A move by the central bank to limit shareholding for individuals, families, and institutions has met with fierce opposition from the Bangladesh Association of Banks (BAB), an organization of bank owners, sparking a debate over the future of corporate governance in Bangladesh's financial sector.
Under the draft Bank Company (Amendment) Act 2025, Bangladesh Bank has proposed that no person, family, or institution may directly or indirectly hold more than a 5 percent stake in more than one bank simultaneously.
The Financial Institutions Division (FID) of the Ministry of Finance held a meeting last week, chaired by FID Secretary Nazma Mobarek, to discuss the addition of three new sub-sections to Section 14/B of the law. The primary objective is to prevent vested interest groups from exerting undue influence over multiple financial institutions at once.
Three legislative changes are proposed to achieve the desired result:
If a person or entity owns 2 percent or more of one bank, they cannot hold a similar 2 percent stake in any other bank.
Even if an investor holds more than 5 percent of a bank's shares, their voting rights will be capped at 5 percent (excluding the government and non-profit/strategic investors).
Current regulations allow an investor to hold up to 10 percent of a bank’s shares with "one share, one vote" rights, and there are no restrictions on holding shares in multiple banks.
The Bangladesh Association of Banks (BAB), representing private bank owners, has strongly opposed the move. BAB representatives argued that general shareholders do not influence policy; rather, the Board of Directors does. They contend that since there are already proposals to reduce the number of family members on boards, further limits on shareholding are unnecessary and "excessively strict."
BAB further proposed that the definition of a "family" be limited to spouses and dependent members, and that the maximum family shareholding limit be increased to 25 percent.
Conversely, Bangladesh Bank officials highlighted the recent devastation caused by a single large conglomerate that gained majority control over six banks.
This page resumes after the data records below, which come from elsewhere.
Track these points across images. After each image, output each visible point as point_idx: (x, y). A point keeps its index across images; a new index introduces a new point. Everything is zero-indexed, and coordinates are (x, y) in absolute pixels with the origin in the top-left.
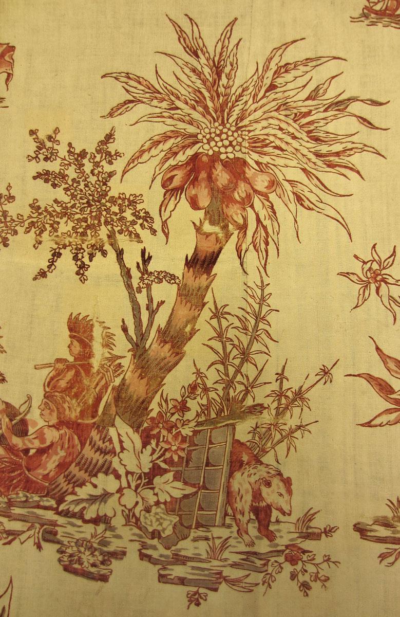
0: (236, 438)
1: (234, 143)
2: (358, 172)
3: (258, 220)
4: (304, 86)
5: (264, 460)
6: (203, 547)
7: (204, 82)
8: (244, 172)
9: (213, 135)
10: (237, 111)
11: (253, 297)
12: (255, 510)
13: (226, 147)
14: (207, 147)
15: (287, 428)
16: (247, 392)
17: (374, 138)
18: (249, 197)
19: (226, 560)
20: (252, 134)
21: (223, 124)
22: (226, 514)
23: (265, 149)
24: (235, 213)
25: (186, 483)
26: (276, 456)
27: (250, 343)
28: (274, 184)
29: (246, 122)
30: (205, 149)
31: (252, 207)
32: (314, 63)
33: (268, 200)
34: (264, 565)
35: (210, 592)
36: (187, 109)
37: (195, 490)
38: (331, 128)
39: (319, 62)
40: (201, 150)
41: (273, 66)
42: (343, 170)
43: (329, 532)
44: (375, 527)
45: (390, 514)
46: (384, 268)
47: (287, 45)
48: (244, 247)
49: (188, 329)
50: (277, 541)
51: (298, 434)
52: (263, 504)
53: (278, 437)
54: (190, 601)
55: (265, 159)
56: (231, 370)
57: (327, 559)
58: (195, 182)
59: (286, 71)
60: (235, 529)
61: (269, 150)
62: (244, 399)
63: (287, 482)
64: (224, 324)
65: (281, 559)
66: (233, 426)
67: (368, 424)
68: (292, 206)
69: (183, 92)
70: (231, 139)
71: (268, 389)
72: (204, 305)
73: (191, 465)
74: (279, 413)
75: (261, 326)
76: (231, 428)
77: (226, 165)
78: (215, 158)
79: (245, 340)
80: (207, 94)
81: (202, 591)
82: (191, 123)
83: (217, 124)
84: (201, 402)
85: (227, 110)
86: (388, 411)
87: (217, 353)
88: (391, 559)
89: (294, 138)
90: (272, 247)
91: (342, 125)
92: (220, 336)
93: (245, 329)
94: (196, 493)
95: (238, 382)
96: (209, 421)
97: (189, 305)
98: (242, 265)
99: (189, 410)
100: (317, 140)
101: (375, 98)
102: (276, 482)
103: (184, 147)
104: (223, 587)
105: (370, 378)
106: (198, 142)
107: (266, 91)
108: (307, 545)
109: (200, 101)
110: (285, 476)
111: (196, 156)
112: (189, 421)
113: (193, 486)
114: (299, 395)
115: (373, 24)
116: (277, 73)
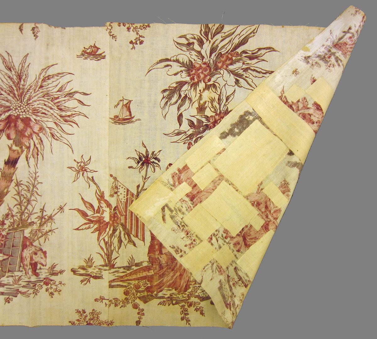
0: (25, 235)
1: (26, 111)
2: (77, 124)
3: (35, 145)
4: (57, 86)
5: (34, 244)
6: (11, 280)
7: (14, 83)
8: (30, 123)
9: (17, 107)
10: (27, 96)
11: (32, 177)
13: (23, 112)
14: (14, 112)
15: (45, 231)
16: (29, 216)
17: (84, 109)
18: (31, 135)
19: (20, 284)
20: (33, 107)
21: (21, 102)
22: (20, 266)
23: (38, 114)
24: (26, 141)
25: (4, 254)
26: (39, 242)
27: (31, 197)
28: (41, 129)
29: (31, 101)
30: (13, 113)
31: (32, 139)
32: (61, 75)
33: (39, 136)
34: (34, 286)
35: (14, 298)
36: (6, 95)
37: (8, 257)
38: (67, 104)
39: (63, 75)
40: (12, 114)
41: (42, 78)
42: (71, 123)
43: (61, 272)
44: (79, 270)
45: (85, 264)
46: (86, 165)
47: (49, 67)
48: (29, 156)
49: (5, 191)
50: (40, 276)
51: (50, 233)
52: (33, 262)
53: (40, 235)
54: (6, 301)
55: (38, 118)
56: (23, 208)
57: (61, 283)
58: (9, 128)
59: (49, 79)
60: (24, 272)
61: (39, 114)
62: (28, 220)
63: (45, 253)
64: (20, 188)
65: (42, 284)
66: (23, 231)
67: (77, 229)
68: (50, 139)
69: (5, 87)
70: (25, 109)
71: (36, 216)
72: (12, 180)
73: (6, 247)
74: (41, 225)
75: (35, 189)
76: (22, 231)
77: (23, 120)
78: (18, 117)
79: (29, 195)
80: (15, 88)
81: (10, 297)
82: (7, 101)
83: (19, 102)
84: (10, 221)
85: (23, 96)
86: (86, 224)
87: (17, 201)
88: (85, 282)
89: (51, 109)
90: (40, 156)
91: (71, 104)
92: (18, 194)
93: (29, 190)
94: (8, 258)
95: (26, 213)
96: (16, 229)
97: (6, 181)
98: (28, 163)
99: (5, 224)
100: (61, 110)
101: (85, 92)
102: (39, 253)
103: (5, 112)
104: (19, 295)
105: (79, 211)
106: (10, 110)
107: (39, 88)
108: (53, 278)
109: (12, 92)
110: (44, 250)
111: (10, 116)
112: (5, 229)
113: (7, 255)
114: (51, 218)
115: (86, 58)
116: (44, 80)
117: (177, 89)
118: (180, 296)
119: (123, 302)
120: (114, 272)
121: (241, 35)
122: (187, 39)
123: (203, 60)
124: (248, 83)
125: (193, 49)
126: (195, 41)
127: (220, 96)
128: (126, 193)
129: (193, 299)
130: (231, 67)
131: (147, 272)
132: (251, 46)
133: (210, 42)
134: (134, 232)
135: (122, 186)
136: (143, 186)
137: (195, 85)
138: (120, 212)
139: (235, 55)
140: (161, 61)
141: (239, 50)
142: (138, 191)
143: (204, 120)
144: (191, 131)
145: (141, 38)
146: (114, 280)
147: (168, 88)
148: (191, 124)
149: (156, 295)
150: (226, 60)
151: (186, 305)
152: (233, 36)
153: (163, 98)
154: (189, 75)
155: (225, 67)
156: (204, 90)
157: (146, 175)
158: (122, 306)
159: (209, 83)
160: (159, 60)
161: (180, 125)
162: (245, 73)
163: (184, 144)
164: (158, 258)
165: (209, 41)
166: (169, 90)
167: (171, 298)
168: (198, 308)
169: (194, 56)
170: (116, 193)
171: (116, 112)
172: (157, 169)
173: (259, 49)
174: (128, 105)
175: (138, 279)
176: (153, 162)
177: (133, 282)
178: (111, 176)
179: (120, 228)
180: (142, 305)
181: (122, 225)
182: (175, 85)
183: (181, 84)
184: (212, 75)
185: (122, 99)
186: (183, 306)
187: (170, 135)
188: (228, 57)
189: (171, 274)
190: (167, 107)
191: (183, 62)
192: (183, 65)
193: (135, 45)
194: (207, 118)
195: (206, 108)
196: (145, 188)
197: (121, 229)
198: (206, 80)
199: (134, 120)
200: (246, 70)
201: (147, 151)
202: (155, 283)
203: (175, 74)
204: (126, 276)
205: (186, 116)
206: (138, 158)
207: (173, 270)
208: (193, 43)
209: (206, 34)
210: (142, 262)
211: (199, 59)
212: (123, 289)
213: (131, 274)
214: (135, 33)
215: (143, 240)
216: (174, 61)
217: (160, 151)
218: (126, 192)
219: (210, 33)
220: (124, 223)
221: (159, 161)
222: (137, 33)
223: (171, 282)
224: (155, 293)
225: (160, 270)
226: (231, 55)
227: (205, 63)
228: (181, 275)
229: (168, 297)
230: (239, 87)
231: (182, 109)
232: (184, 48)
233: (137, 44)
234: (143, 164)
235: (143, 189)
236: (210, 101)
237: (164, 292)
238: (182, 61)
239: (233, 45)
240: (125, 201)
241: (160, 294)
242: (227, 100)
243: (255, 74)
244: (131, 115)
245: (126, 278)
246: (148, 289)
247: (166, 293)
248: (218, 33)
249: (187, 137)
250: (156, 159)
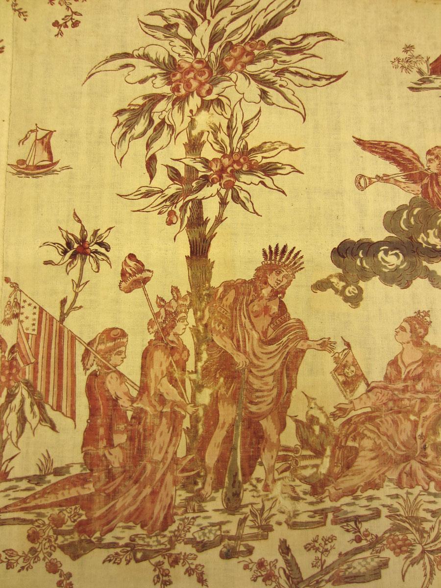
117: (146, 108)
118: (152, 541)
119: (26, 558)
120: (6, 490)
121: (268, 10)
122: (165, 18)
123: (195, 55)
124: (286, 98)
125: (177, 36)
126: (180, 21)
127: (230, 120)
128: (36, 317)
129: (181, 548)
130: (251, 68)
131: (79, 489)
132: (289, 29)
133: (209, 22)
134: (52, 400)
135: (29, 301)
136: (74, 301)
137: (180, 101)
138: (23, 357)
139: (258, 47)
140: (114, 57)
141: (267, 37)
142: (62, 312)
143: (199, 166)
144: (173, 190)
145: (74, 17)
146: (6, 507)
147: (127, 108)
148: (174, 175)
149: (100, 539)
150: (241, 56)
151: (166, 561)
152: (254, 13)
153: (118, 125)
154: (170, 83)
155: (239, 67)
156: (199, 110)
157: (80, 279)
158: (23, 568)
159: (208, 98)
160: (109, 55)
161: (152, 177)
162: (279, 78)
163: (160, 213)
164: (104, 455)
165: (207, 21)
166: (129, 110)
167: (131, 546)
168: (193, 567)
169: (178, 48)
170: (16, 316)
171: (22, 152)
172: (103, 265)
173: (305, 36)
174: (46, 140)
175: (59, 504)
176: (96, 252)
177: (48, 512)
178: (7, 280)
179: (23, 391)
180: (67, 564)
181: (27, 384)
182: (140, 102)
183: (153, 99)
184: (214, 82)
185: (34, 128)
186: (158, 565)
187: (130, 197)
188: (244, 49)
189: (133, 491)
190: (125, 144)
191: (157, 60)
192: (157, 63)
193: (62, 29)
194: (206, 163)
195: (202, 145)
196: (77, 304)
197: (25, 393)
198: (204, 92)
199: (57, 167)
200: (280, 73)
201: (83, 229)
202: (98, 513)
203: (142, 81)
204: (34, 497)
205: (163, 159)
206: (64, 243)
207: (136, 482)
208: (177, 25)
209: (202, 9)
210: (68, 466)
211: (187, 53)
212: (25, 529)
213: (44, 493)
214: (65, 7)
215: (73, 417)
216: (139, 57)
217: (110, 229)
218: (37, 313)
219: (209, 8)
220: (31, 380)
221: (107, 248)
222: (68, 8)
223: (132, 508)
224: (98, 535)
225: (108, 483)
226: (250, 46)
227: (200, 61)
228: (154, 493)
229: (127, 545)
230: (268, 104)
231: (156, 146)
232: (159, 34)
233: (66, 26)
234: (73, 257)
235: (72, 308)
236: (210, 130)
237: (117, 532)
238: (154, 58)
239: (255, 29)
240: (35, 333)
241: (108, 538)
242: (245, 127)
243: (298, 79)
244: (51, 159)
245: (33, 503)
246: (82, 527)
247: (122, 534)
248: (226, 6)
249: (166, 201)
250: (101, 244)
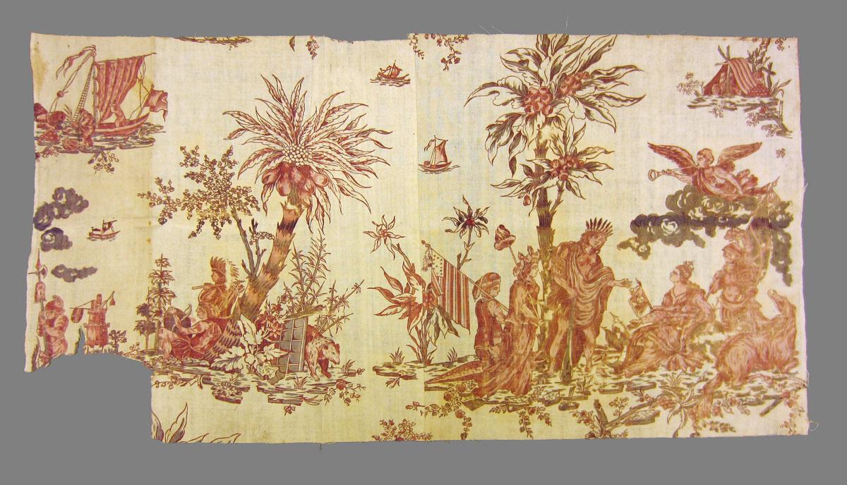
0: (309, 324)
1: (304, 156)
2: (375, 174)
3: (318, 202)
4: (344, 121)
5: (324, 335)
6: (292, 383)
7: (285, 118)
8: (310, 174)
9: (291, 151)
10: (305, 136)
11: (316, 246)
12: (320, 362)
13: (299, 159)
14: (288, 158)
15: (336, 317)
16: (314, 299)
17: (384, 154)
18: (313, 189)
19: (305, 389)
20: (314, 150)
21: (297, 144)
22: (304, 365)
23: (322, 160)
24: (305, 198)
25: (281, 349)
26: (330, 332)
27: (315, 272)
28: (327, 181)
29: (310, 143)
30: (287, 159)
31: (315, 194)
32: (350, 107)
33: (324, 191)
34: (325, 390)
35: (297, 407)
36: (275, 135)
37: (286, 353)
38: (359, 147)
39: (353, 107)
40: (284, 160)
41: (325, 111)
42: (366, 173)
43: (360, 372)
44: (384, 368)
45: (391, 361)
46: (389, 229)
47: (333, 96)
48: (311, 218)
49: (280, 265)
50: (332, 377)
51: (342, 321)
52: (323, 358)
53: (331, 322)
54: (286, 411)
55: (322, 166)
56: (305, 287)
57: (359, 386)
58: (281, 179)
59: (333, 113)
60: (309, 372)
61: (323, 161)
62: (312, 303)
63: (337, 347)
64: (300, 261)
65: (335, 387)
66: (307, 318)
67: (380, 314)
68: (337, 194)
69: (273, 124)
70: (302, 153)
71: (325, 297)
72: (289, 251)
73: (284, 339)
74: (332, 310)
75: (321, 262)
76: (305, 319)
77: (299, 169)
78: (293, 165)
79: (312, 270)
80: (287, 126)
81: (292, 405)
82: (278, 144)
83: (293, 144)
84: (289, 305)
85: (299, 136)
86: (391, 307)
87: (297, 278)
88: (393, 384)
89: (339, 153)
90: (326, 218)
91: (365, 146)
92: (298, 268)
93: (313, 264)
94: (288, 354)
95: (309, 294)
96: (295, 316)
97: (280, 251)
98: (310, 228)
99: (282, 309)
100: (351, 154)
101: (384, 130)
102: (330, 346)
103: (275, 158)
104: (304, 403)
105: (381, 290)
106: (282, 155)
107: (322, 125)
108: (349, 379)
109: (283, 130)
110: (336, 343)
111: (281, 164)
112: (282, 316)
113: (286, 351)
114: (343, 300)
115: (383, 84)
116: (328, 115)
117: (508, 123)
118: (518, 400)
119: (443, 409)
120: (430, 371)
121: (592, 48)
122: (519, 56)
123: (541, 83)
124: (603, 115)
125: (528, 69)
126: (530, 58)
127: (565, 132)
128: (443, 266)
129: (535, 404)
130: (579, 93)
131: (474, 370)
132: (605, 63)
133: (550, 59)
134: (455, 317)
135: (437, 256)
136: (466, 256)
137: (531, 118)
138: (436, 291)
139: (584, 77)
140: (485, 86)
141: (590, 70)
142: (458, 262)
143: (545, 165)
144: (528, 181)
145: (456, 55)
146: (430, 381)
147: (495, 123)
148: (528, 172)
149: (487, 399)
150: (572, 84)
151: (527, 412)
152: (581, 50)
153: (489, 136)
154: (523, 105)
155: (571, 93)
156: (544, 125)
157: (469, 242)
158: (442, 415)
159: (550, 116)
160: (482, 84)
161: (513, 173)
162: (598, 101)
163: (519, 198)
164: (488, 351)
165: (548, 58)
166: (497, 125)
167: (506, 403)
168: (543, 415)
169: (529, 79)
170: (430, 265)
171: (427, 156)
172: (484, 232)
173: (617, 68)
174: (442, 147)
175: (462, 379)
176: (479, 224)
177: (456, 383)
178: (423, 242)
179: (437, 312)
180: (468, 413)
181: (439, 307)
182: (504, 119)
183: (513, 117)
184: (554, 104)
185: (433, 138)
186: (522, 414)
187: (499, 187)
188: (574, 79)
189: (507, 371)
190: (495, 150)
191: (514, 87)
192: (514, 90)
193: (448, 64)
194: (549, 163)
195: (546, 150)
196: (468, 258)
197: (438, 313)
198: (547, 111)
199: (450, 166)
200: (599, 97)
201: (469, 209)
202: (485, 384)
203: (505, 104)
204: (446, 374)
205: (520, 160)
206: (457, 218)
207: (508, 366)
208: (527, 61)
209: (545, 48)
210: (466, 357)
211: (536, 82)
212: (442, 393)
213: (452, 373)
214: (448, 47)
215: (468, 327)
216: (502, 86)
217: (487, 208)
218: (443, 263)
219: (550, 47)
220: (442, 305)
221: (486, 221)
222: (451, 48)
223: (506, 382)
224: (486, 396)
225: (491, 367)
226: (579, 77)
227: (544, 89)
228: (519, 373)
229: (503, 402)
230: (591, 119)
231: (515, 151)
232: (516, 68)
233: (451, 63)
234: (464, 227)
235: (465, 260)
236: (552, 139)
237: (497, 395)
238: (513, 86)
239: (582, 63)
240: (443, 276)
241: (492, 398)
242: (575, 137)
243: (611, 101)
244: (446, 160)
245: (446, 378)
246: (476, 392)
247: (500, 396)
248: (561, 47)
249: (523, 189)
250: (482, 219)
Central bank representatives stated that this group manipulated policies to loot thousands of crores of taka, leaving hundreds of thousands of depositors in jeopardy.
"The government had to inject Tk 20,000 crore of public money at the end of last year to compensate depositors of five merged private banks," officials noted during the meeting.
FID Secretary Nazma Mobarek stated that more time is needed to finalize the amendments due to the significant differences in opinion between the central bank and the BAB.
"We have asked the central bank officials and BAB representatives to reach a consensus before the next meeting," the Secretary said.